A new study has revealed consistent biological signals in the human microbiome and other physiological signals associated with autism.
The research highlights the need for long-term studies to determine autism’s underlying causes.
Taking a new computational approach to the problem, a study published in Nature Neuroscience has shed new light on the relationship between the microbiome and autism.
The research – which originated at the Simons Foundation’s Autism Research Initiative (SFARI) – aligns with a recent, long-term study of autistic individuals that centred on a microbiome-focused treatment intervention.
“We were able to harmonise seemingly disparate data from different studies and find a common language with which to unite them. With this, we were able to identify a microbial signature that distinguishes autistic from neurotypical individuals across many studies,” said Jamie Morton, one of the study’s corresponding authors.
With 43 authors, this study brought together leaders in computational biology, engineering, medicine, autism and the microbiome who hailed from institutions in North America, South America, Europe and Asia.
“The sheer number of fields and areas of expertise in this large-scale collaboration is noteworthy and necessary to get a new and consistent picture of autism,” says Rob Knight, the Director of the Center for Microbiome Innovation at the University of California San Diego and a study co-author.
The computational study
In the new study, the research team developed an algorithm to re-analyse 25 previously published datasets containing microbiome and other ‘omic’ information – such as gene expression, immune system response and diet – from both autistic and neurotypical cohorts.

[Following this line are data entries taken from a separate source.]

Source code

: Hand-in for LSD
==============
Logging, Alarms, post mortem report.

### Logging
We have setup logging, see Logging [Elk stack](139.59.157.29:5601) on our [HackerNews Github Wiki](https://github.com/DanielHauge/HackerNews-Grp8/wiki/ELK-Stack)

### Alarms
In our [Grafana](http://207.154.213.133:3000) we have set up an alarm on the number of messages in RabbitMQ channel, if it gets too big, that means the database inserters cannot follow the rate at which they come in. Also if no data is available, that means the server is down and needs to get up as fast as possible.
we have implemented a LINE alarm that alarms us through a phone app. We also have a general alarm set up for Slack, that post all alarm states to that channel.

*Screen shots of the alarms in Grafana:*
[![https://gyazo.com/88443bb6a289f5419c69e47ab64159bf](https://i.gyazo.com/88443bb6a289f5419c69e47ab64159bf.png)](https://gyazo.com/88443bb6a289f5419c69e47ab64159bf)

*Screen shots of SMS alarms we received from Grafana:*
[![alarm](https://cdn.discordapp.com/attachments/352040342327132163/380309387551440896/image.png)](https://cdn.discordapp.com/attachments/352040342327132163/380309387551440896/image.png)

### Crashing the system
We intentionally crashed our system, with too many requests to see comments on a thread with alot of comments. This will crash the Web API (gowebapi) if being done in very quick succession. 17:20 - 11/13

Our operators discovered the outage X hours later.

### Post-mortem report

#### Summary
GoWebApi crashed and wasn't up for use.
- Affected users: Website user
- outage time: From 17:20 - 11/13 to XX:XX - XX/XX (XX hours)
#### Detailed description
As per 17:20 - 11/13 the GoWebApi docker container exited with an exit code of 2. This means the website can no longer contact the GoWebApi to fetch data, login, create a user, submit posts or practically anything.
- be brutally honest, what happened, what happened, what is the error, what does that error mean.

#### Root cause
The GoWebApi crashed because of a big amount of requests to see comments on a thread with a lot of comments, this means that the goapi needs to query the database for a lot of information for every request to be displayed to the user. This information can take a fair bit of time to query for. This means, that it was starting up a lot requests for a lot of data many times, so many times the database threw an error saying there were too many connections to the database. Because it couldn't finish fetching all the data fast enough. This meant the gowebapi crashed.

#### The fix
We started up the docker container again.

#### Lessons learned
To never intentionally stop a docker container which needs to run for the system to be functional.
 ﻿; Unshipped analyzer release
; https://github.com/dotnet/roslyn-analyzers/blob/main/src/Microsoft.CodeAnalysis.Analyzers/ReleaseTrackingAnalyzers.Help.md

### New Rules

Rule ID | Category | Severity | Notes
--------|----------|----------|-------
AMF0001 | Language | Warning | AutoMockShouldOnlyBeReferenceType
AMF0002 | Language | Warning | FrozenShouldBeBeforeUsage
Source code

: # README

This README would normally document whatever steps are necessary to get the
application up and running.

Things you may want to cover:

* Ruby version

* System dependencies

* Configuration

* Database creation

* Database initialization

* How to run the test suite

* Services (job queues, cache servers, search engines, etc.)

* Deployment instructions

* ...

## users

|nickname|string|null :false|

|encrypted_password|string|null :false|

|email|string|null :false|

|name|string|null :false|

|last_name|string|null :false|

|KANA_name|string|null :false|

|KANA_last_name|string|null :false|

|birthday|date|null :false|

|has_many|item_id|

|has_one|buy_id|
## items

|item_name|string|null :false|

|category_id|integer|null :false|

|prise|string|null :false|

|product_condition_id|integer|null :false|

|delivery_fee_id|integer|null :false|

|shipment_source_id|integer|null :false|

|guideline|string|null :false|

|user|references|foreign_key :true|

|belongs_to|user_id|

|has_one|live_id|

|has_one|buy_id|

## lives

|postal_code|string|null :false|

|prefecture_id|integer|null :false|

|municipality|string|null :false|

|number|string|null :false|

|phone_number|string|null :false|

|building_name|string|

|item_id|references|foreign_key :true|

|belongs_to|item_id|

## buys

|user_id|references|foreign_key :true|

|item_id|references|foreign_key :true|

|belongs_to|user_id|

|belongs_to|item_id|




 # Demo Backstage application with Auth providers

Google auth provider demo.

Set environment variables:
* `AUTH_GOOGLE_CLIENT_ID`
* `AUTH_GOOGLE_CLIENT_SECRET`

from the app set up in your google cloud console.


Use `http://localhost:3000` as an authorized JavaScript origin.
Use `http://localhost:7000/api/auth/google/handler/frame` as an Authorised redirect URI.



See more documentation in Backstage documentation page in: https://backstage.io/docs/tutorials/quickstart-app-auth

Within each dataset, the algorithm found the best matched pairs of autistic and neurotypical individuals in terms of age and sex, two factors that can typically confound autism studies. Their approach enabled them to reliably identify microbes that have differing abundances between ASD and neurotypical individuals.
Analysis identified autism-specific metabolic pathways associated with particular human gut microbes. Importantly, these pathways were also seen elsewhere in autistic individuals, from their brain-associated gene expression profiles to their diets. “We hadn’t seen this kind of clear overlap between gut microbial and human metabolic pathways in autism before,” said Morton.
The research showed an overlap between microbes associated with autism, and those identified in a recent long-term faecal microbiota transplant study at Arizona State University’s Biodesign Center for Health Through Microbiomes.
“Before this, we had smoke indicating the microbiome was involved in autism, and now we have fire. We can apply this approach to many other areas, from depression to Parkinson’s to cancer, where we think the microbiome plays a role, but where we don’t yet know exactly what the role is,” said Knight.